Außerdem können nur die gelben Pikmin etwas mit den gelben elektrischen Zäunen anfangen. Alle anderen Arten holen sich beim Berühren fiese Schläge und werden schwer verletzt. Die gelben können solche Zäune mühelos einreißen. Sie sind auch die Leichtesten von allen. Ihr könnt sie wesentlich weiter und höher werfen, was bei hohen Mauern sehr von Vorteil ist.

Flügel-Pikmin

- Fundort: Fluss der Veränderung
Erst müsst ihr ihre Zwiebel aus einem Insektennetz befreien, bevor sich die gefräßige Bestie über sie hermachen kann. Die Flügel-Pikmin sind sehr schwach auf den Rippen, sowohl was ihr Körpergewicht als auch ihre Kampfkraft angeht. Ihr solltet sie besser nicht in Kämpfen mit starken Gegnern einsetzen, es sei denn, ihr wollt sie schnell loswerden – zieht ihr doch mit ihnen in die Schlacht, dann nehmt sie am besten nur als Unterstützung mit.

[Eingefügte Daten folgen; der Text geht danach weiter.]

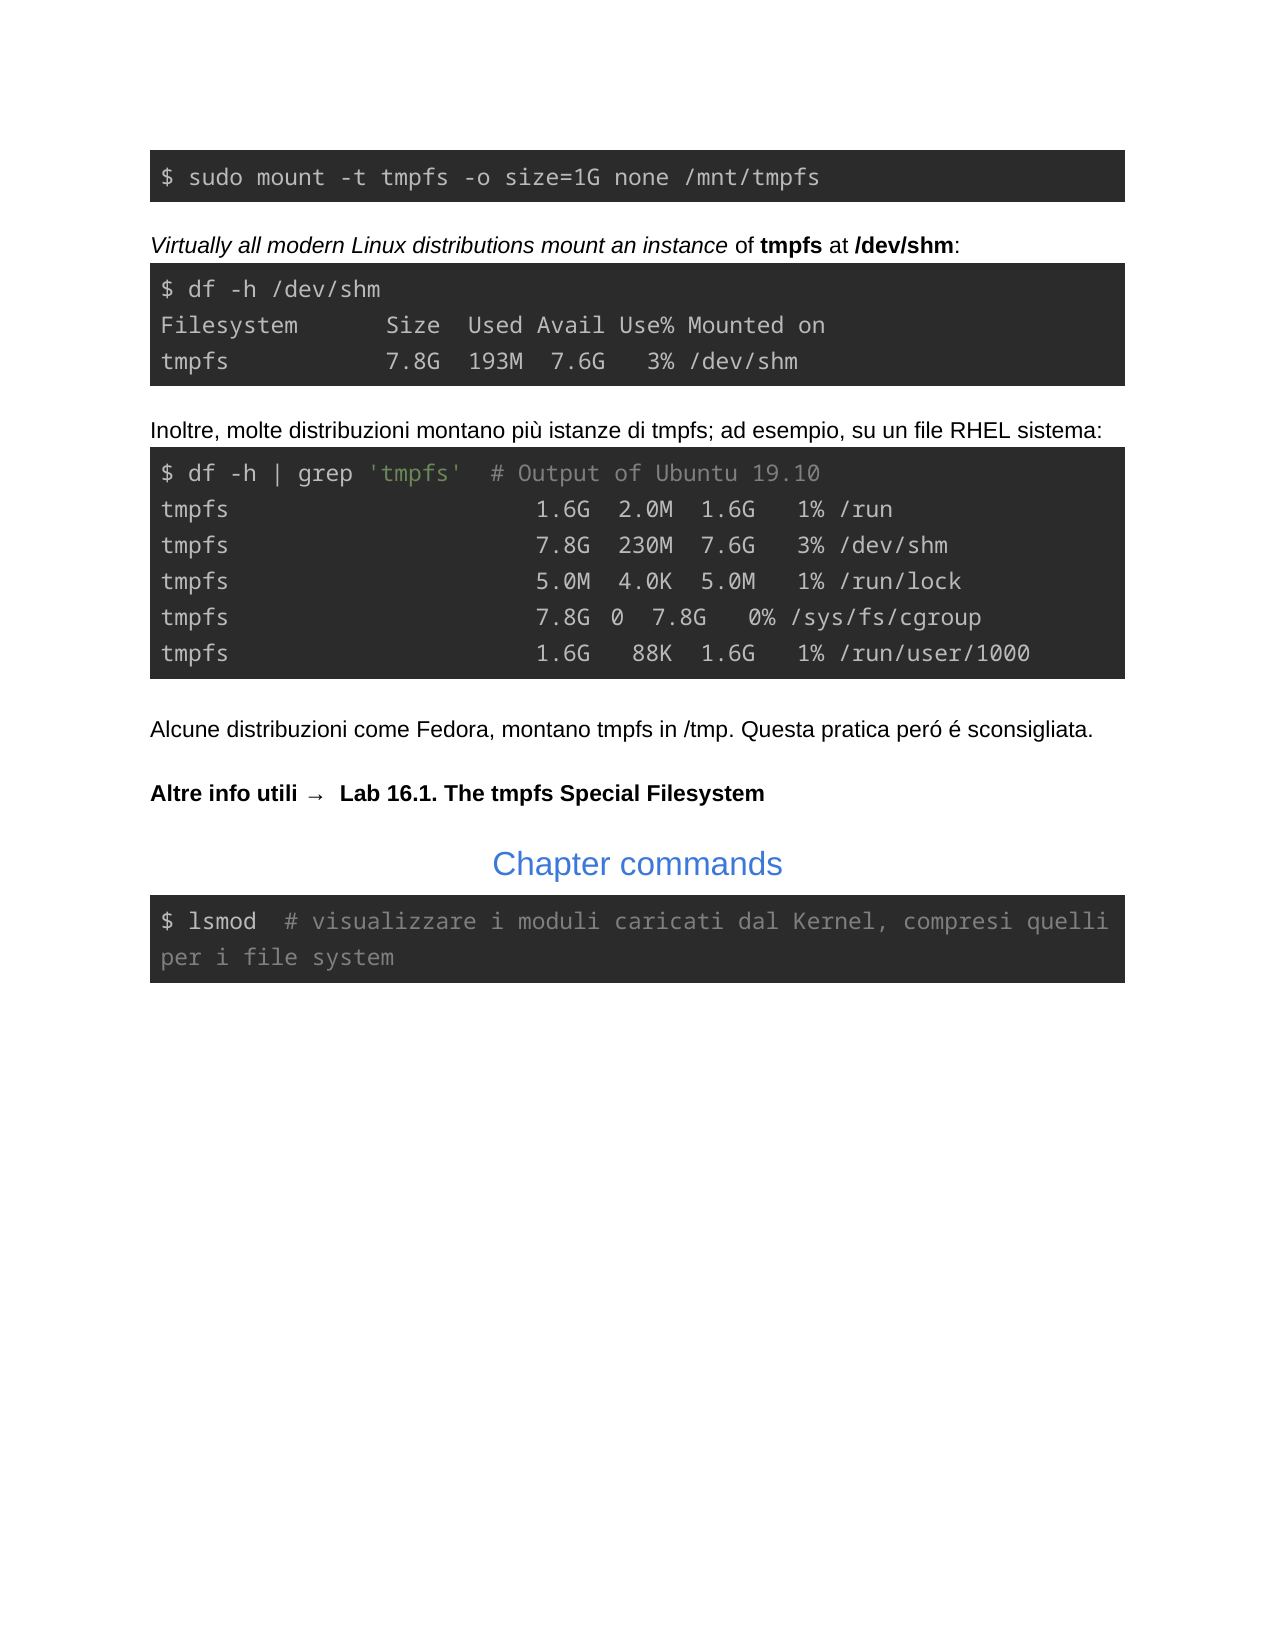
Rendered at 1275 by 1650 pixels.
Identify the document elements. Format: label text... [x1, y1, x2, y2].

table_header $ df -h /dev/shm Filesystem Size Used Avail Use% Mounted on tmpfs 7.8G 193M 7.6G 3% /dev/shm [150, 263, 1125, 386]
text Inoltre, molte distribuzioni montano più istanze di tmpfs; ad esempio, su un file RHEL sistema: [150, 417, 1125, 443]
text Virtually all modern Linux distributions mount an instance of tmpfs at /dev/shm: [150, 232, 1125, 259]
subtitle Chapter commands [150, 844, 1125, 882]
table_header $ df -h | grep 'tmpfs' # Output of Ubuntu 19.10 tmpfs 1.6G 2.0M 1.6G 1% /run tmpfs 7.8G 230M 7.6G 3% /dev/shm tmpfs 5.0M 4.0K 5.0M 1% /run/lock tmpfs 7.8G 0 7.8G 0% /sys/fs/cgroup tmpfs 1.6G 88K 1.6G 1% /run/user/1000 [150, 447, 1125, 679]
subtitle Altre info utili → Lab 16.1. The tmpfs Special Filesystem [150, 780, 1125, 806]
table_header $ sudo mount -t tmpfs -o size=1G none /mnt/tmpfs [150, 150, 1125, 202]
subtitle Alcune distribuzioni come Fedora, montano tmpfs in /tmp. Questa pratica peró é sconsigliata. [150, 716, 1125, 742]
table_header $ lsmod # visualizzare i moduli caricati dal Kernel, compresi quelli per i file system [150, 895, 1125, 983]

Dafür können Flügel-Pikmin übers Wasser fliegen und zum Beispiel Früchte über kleine Teiche transportieren, was sie besonders am Fluss der Veränderung zu einer großen Hilfe macht. Unter Wasser können aber auch sie nichts ausrichten (dafür braucht ihr die blauen Pikmin). Flügel-Pikmin sind obendrein in der Lage, rosafarbenes Zupfkraut aus der Erde zu ziehen – oft hängen unten auch Früchte dran. Man braucht sie außerdem, um bestimmte (rosafarbene) Griffe nach oben zu ziehen oder Mechanismen zu bedienen.

Blaue Pikmin

- Fundort: Garten der Begegnung
Diese Pikmin findet ihr als letztes im Spielverlauf. Sie sind eure Lösung, um all die Bereiche unter Wasser erforschen zu können. Während die drei Anführer dank ihrer Anzüge allesamt auf dem Grund eines Sees laufen können, sind die restlichen Pikmin Nichtschwimmer – sie sterben im Wasser. Mit den blauen kann euch das nicht mehr passieren.

Abgesehen von ihrer (Unter-)Wasserliebe verfügen sie über keine besonderen Fähigkeiten und ordnen sich mehr oder weniger im Mittelfeld ein. Sie schlagen einigermaßen hart zu, sind weder besonders schnell noch besonders langsam - gute Allrounder.